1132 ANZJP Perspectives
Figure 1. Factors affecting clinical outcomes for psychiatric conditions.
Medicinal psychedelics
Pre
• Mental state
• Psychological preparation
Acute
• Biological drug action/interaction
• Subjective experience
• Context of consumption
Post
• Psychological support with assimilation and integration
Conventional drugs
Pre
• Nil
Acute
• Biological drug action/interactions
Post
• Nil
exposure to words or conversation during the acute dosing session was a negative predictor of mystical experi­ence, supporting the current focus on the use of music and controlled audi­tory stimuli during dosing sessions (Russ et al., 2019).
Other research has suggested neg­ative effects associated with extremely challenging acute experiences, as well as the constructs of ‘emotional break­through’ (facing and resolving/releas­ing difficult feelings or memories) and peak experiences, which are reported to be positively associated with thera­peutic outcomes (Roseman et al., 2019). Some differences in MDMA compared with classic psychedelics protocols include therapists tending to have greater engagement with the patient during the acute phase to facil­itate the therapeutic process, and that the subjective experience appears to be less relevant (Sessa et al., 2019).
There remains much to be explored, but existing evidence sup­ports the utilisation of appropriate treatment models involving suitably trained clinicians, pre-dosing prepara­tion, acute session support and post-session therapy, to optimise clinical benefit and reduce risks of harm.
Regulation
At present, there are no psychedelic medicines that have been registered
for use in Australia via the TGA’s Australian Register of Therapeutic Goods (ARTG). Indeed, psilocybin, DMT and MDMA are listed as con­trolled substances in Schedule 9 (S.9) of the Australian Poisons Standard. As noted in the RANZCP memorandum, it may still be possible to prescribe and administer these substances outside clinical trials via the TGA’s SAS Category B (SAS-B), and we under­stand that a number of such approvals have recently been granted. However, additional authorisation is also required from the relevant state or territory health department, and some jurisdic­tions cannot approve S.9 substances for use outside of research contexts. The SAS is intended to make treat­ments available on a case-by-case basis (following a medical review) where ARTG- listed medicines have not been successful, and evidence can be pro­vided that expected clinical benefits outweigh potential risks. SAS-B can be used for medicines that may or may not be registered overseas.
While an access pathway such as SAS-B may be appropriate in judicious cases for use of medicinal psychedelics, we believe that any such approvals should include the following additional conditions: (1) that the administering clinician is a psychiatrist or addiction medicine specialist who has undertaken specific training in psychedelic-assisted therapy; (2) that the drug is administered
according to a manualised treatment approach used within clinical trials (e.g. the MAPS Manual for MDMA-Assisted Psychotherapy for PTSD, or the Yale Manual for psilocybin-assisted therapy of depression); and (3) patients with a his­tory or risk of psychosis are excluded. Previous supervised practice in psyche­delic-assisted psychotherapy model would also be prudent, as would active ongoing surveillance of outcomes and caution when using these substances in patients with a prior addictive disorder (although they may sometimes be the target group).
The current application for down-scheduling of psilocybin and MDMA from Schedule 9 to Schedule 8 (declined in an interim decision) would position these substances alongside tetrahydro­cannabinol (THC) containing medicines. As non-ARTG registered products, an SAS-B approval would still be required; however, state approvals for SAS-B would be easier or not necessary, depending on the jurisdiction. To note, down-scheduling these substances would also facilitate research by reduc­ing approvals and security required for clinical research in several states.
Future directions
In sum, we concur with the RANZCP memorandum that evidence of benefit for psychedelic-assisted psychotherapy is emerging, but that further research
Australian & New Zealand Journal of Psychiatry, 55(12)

...

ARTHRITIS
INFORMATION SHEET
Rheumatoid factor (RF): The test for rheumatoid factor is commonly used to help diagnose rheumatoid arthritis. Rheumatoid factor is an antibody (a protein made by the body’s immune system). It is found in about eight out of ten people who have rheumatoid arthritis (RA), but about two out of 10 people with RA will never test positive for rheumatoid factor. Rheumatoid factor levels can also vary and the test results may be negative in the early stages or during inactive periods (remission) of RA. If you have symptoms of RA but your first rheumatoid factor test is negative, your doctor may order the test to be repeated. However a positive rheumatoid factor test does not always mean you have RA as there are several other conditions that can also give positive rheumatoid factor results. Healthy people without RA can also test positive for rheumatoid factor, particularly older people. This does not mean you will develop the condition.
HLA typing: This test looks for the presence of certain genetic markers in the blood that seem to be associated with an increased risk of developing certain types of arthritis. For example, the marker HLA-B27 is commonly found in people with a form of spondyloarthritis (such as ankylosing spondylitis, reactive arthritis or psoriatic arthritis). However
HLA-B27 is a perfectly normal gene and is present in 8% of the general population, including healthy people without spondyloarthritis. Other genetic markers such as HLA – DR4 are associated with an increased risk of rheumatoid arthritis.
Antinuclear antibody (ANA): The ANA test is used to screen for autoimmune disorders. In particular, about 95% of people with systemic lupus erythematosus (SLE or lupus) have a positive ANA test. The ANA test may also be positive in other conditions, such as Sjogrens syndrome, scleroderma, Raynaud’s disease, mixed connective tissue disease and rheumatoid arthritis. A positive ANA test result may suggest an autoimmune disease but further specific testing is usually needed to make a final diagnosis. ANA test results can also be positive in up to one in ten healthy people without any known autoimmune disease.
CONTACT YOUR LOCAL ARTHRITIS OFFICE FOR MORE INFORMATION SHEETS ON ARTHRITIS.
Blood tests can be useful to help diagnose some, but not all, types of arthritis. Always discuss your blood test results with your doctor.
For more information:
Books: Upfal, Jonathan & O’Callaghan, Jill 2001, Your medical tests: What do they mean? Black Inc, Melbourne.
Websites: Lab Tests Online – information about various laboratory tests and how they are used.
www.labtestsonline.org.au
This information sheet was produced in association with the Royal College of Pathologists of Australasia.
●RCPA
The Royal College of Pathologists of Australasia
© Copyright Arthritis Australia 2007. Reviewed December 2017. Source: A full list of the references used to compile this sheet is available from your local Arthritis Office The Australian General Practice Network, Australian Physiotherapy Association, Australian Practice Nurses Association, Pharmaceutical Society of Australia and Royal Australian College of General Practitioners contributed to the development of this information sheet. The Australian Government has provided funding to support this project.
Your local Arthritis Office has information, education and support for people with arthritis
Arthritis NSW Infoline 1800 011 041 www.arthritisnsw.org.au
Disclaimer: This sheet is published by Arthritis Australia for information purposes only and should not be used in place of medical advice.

» **Task prompt**: Would you retype exactly the lines above, from the line with "assimilation and integration" to the line with "exposure to words", with both end lines kept and nothing more?

» **Task output**:
• Psychological support with assimilation and integration
Conventional drugs
Pre
• Nil
Acute
• Biological drug action/interactions
Post
• Nil
exposure to words or conversation during the acute dosing session was a negative predictor of mystical experi­ence, supporting the current focus on the use of music and controlled audi­tory stimuli during dosing sessions (Russ et al., 2019).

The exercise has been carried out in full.